### MATERIAL PROVIDED
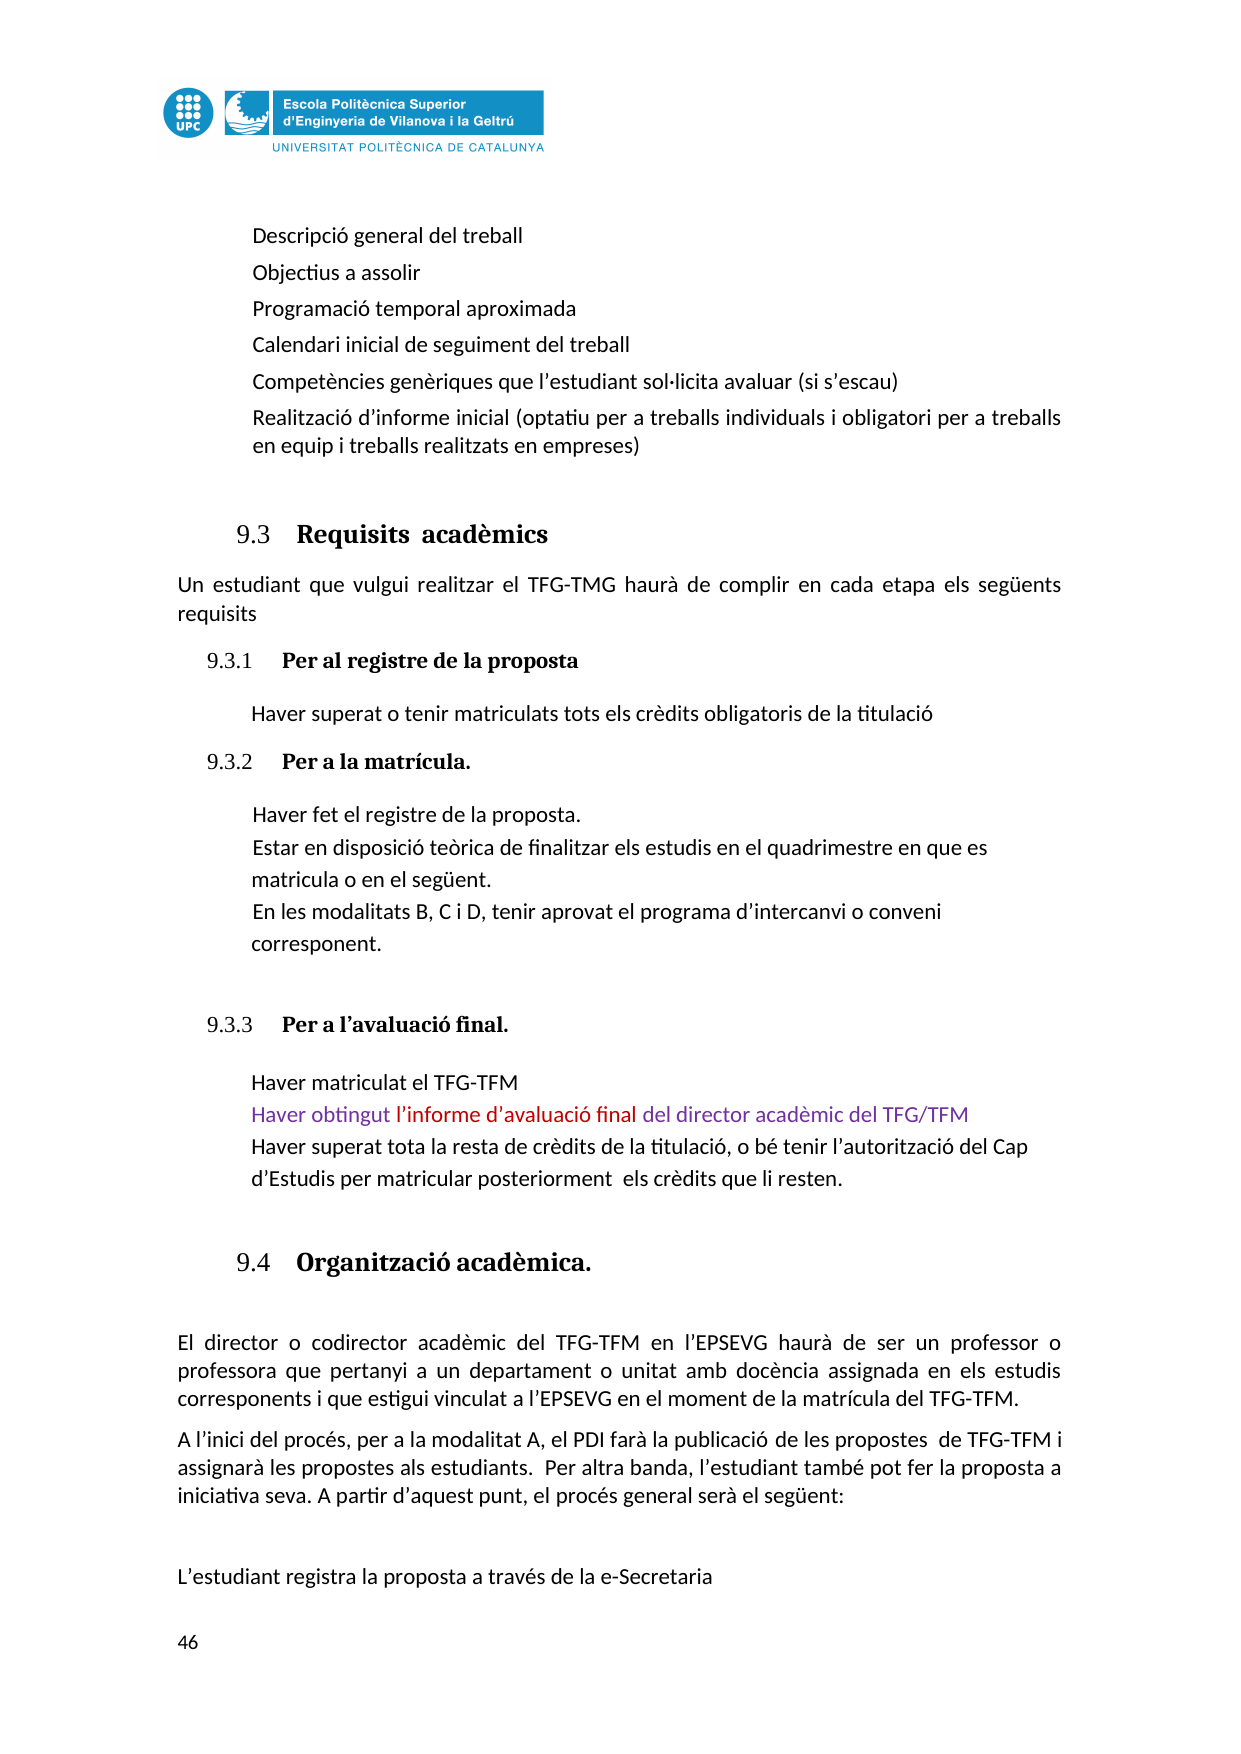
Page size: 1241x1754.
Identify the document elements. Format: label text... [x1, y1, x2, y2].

picture [154, 78, 553, 161]
text L’estudiant registra la proposta a través de la e-Secretaria [177, 1562, 1063, 1590]
list Haver matriculat el TFG-TFM [251, 1068, 1063, 1096]
list Realització d’informe inicial (optatiu per a treballs individuals i obligatori per a treballs en equip i treballs realitzats en empreses) [252, 403, 1063, 459]
subtitle Requisits acadèmics [236, 518, 1063, 550]
list Descripció general del treball [252, 222, 1063, 249]
text Un estudiant que vulgui realitzar el TFG-TMG haurà de complir en cada etapa els següents requisits [177, 571, 1063, 627]
subtitle Per a la matrícula. [207, 748, 1063, 776]
list Objectius a assolir [252, 258, 1063, 286]
list Programació temporal aproximada [252, 294, 1063, 322]
subtitle Organització acadèmica. [236, 1246, 1063, 1278]
list En les modalitats B, C i D, tenir aprovat el programa d’intercanvi o conveni corresponent. [251, 897, 1063, 957]
list Calendari inicial de seguiment del treball [252, 331, 1063, 359]
list Haver fet el registre de la proposta. [251, 801, 1063, 828]
text A l’inici del procés, per a la modalitat A, el PDI farà la publicació de les propostes de TFG-TFM i assignarà les propostes als estudiants. Per altra banda, l’estudiant també pot fer la proposta a iniciativa seva. A partir d’aquest punt, el procés general serà el següent: [177, 1425, 1063, 1509]
subtitle Per al registre de la proposta [207, 647, 1063, 674]
list Haver superat tota la resta de crèdits de la titulació, o bé tenir l’autorització del Cap d’Estudis per matricular posteriorment els crèdits que li resten. [251, 1132, 1063, 1192]
text Haver superat o tenir matriculats tots els crèdits obligatoris de la titulació [177, 699, 1063, 728]
list Competències genèriques que l’estudiant sol·licita avaluar (si s’escau) [252, 367, 1063, 395]
text El director o codirector acadèmic del TFG-TFM en l’EPSEVG haurà de ser un professor o professora que pertanyi a un departament o unitat amb docència assignada en els estudis corresponents i que estigui vinculat a l’EPSEVG en el moment de la matrícula del TFG-TFM. [177, 1328, 1063, 1413]
list Estar en disposició teòrica de finalitzar els estudis en el quadrimestre en que es matricula o en el següent. [251, 833, 1063, 893]
list Haver obtingut l’informe d’avaluació final del director acadèmic del TFG/TFM [251, 1100, 1063, 1128]
subtitle Per a l’avaluació final. [207, 1011, 1063, 1038]
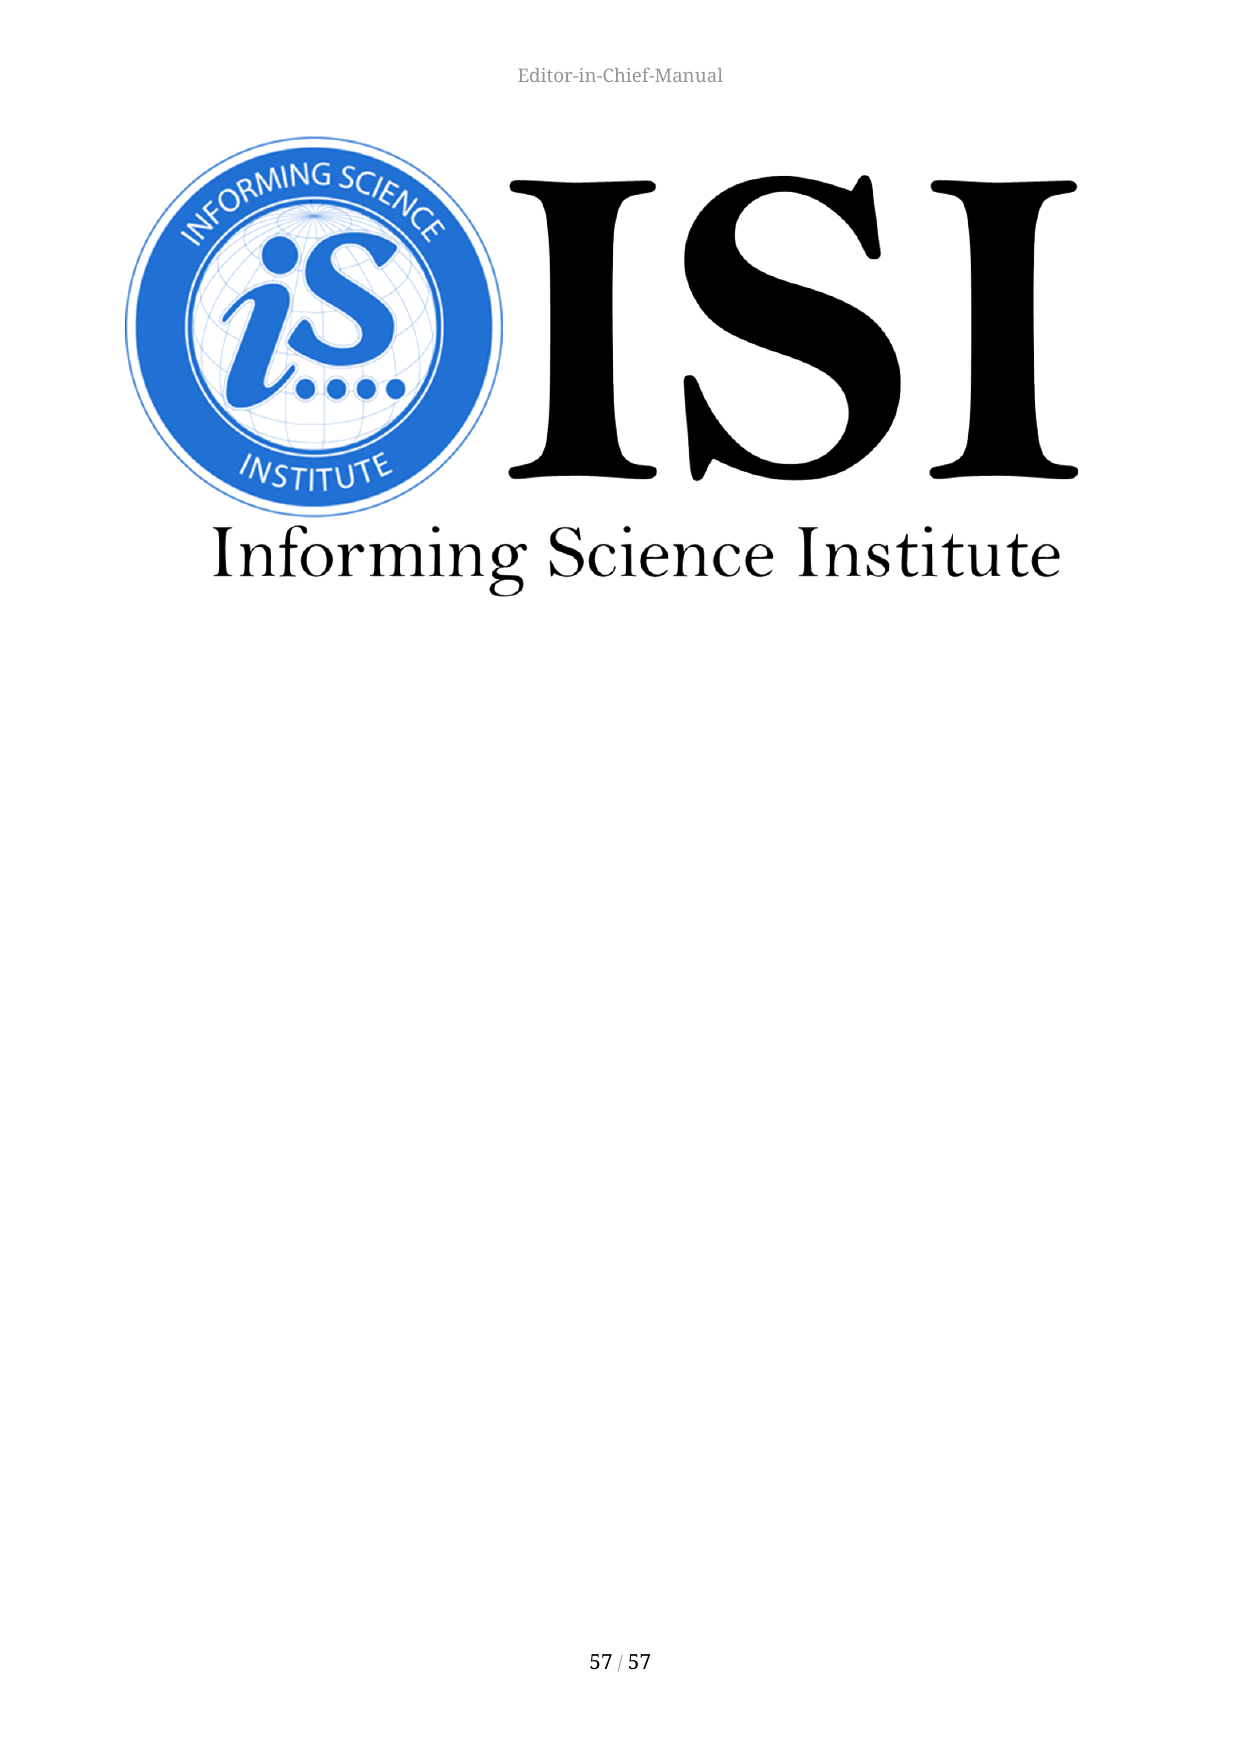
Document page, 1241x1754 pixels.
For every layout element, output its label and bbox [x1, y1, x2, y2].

picture [125, 125, 1082, 604]
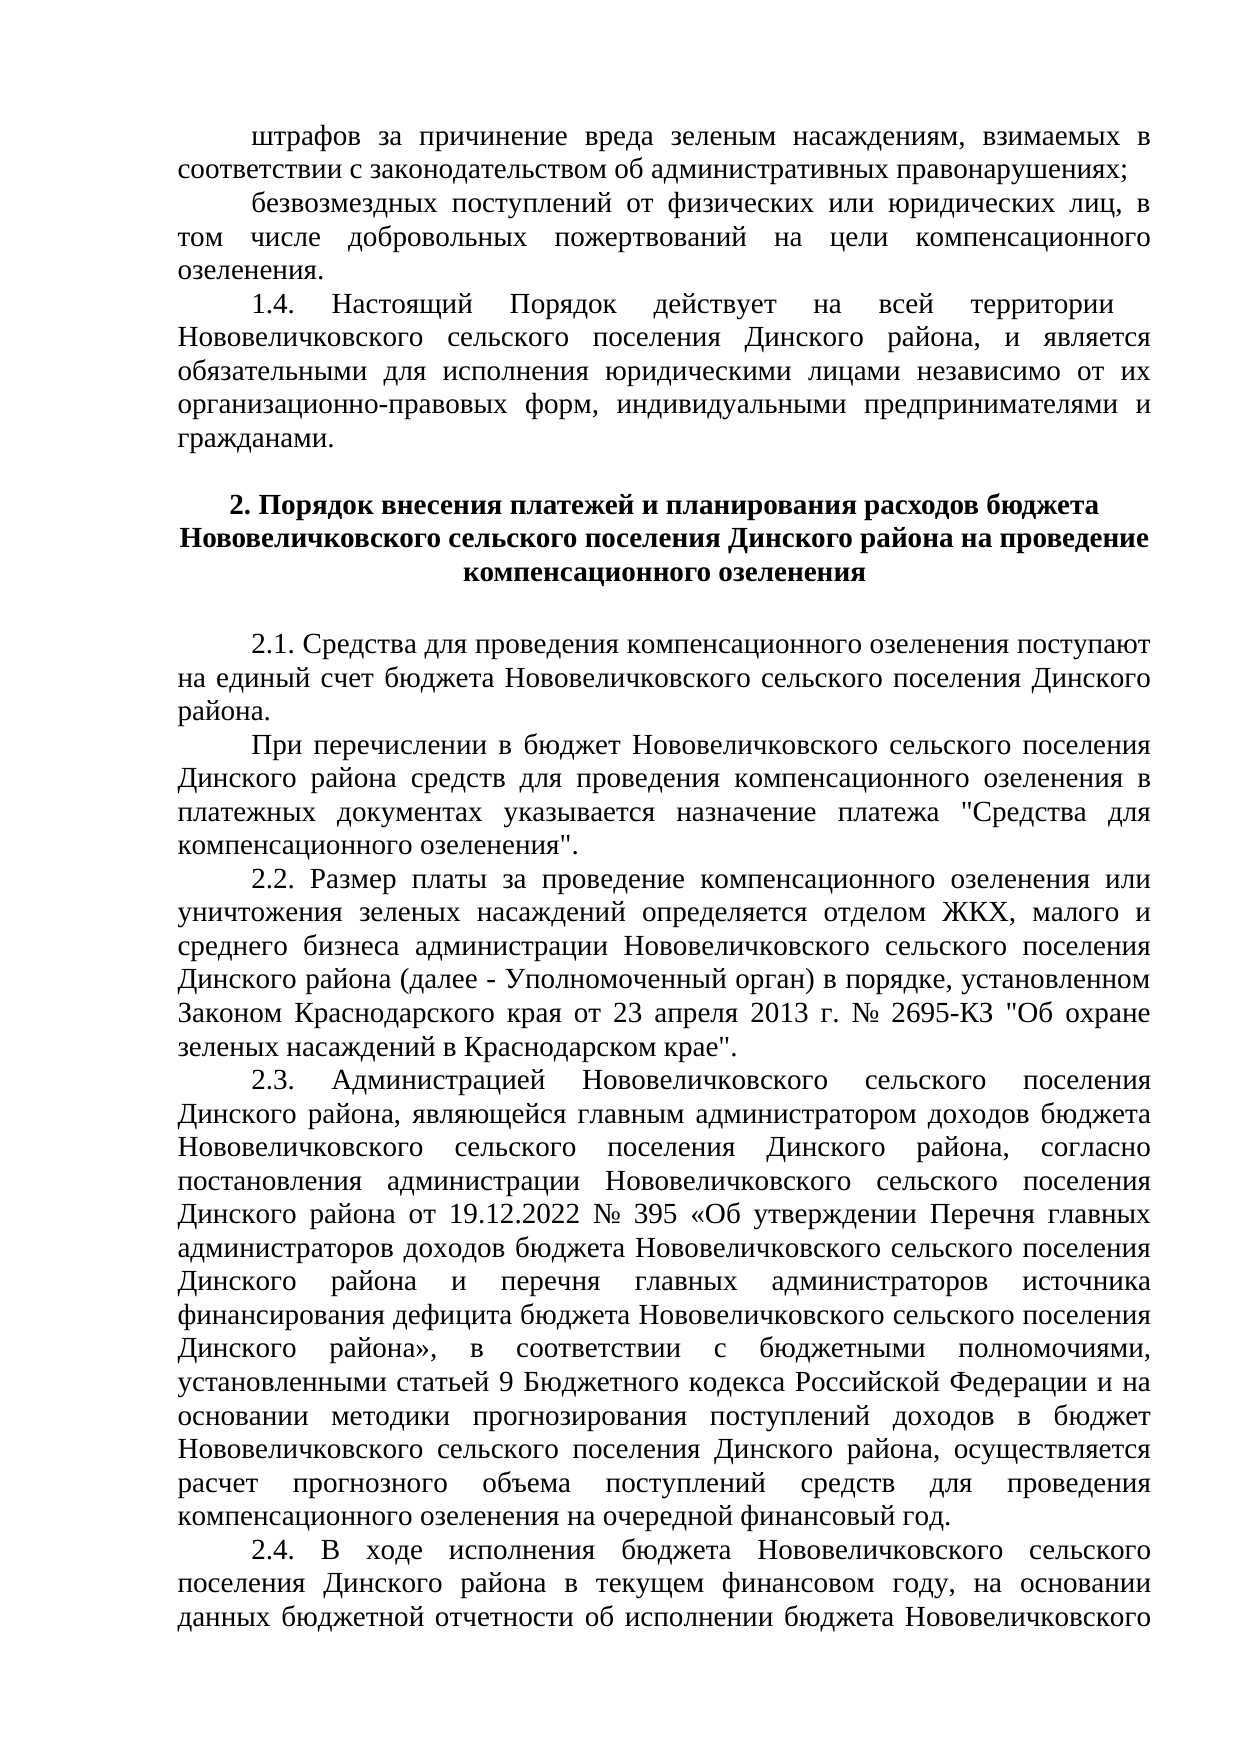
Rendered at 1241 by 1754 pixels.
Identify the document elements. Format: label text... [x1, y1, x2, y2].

### TASK
Within the entries above, how many lines include the word "pixels"? Respond with the number only.

### EXERCISE RESULT
2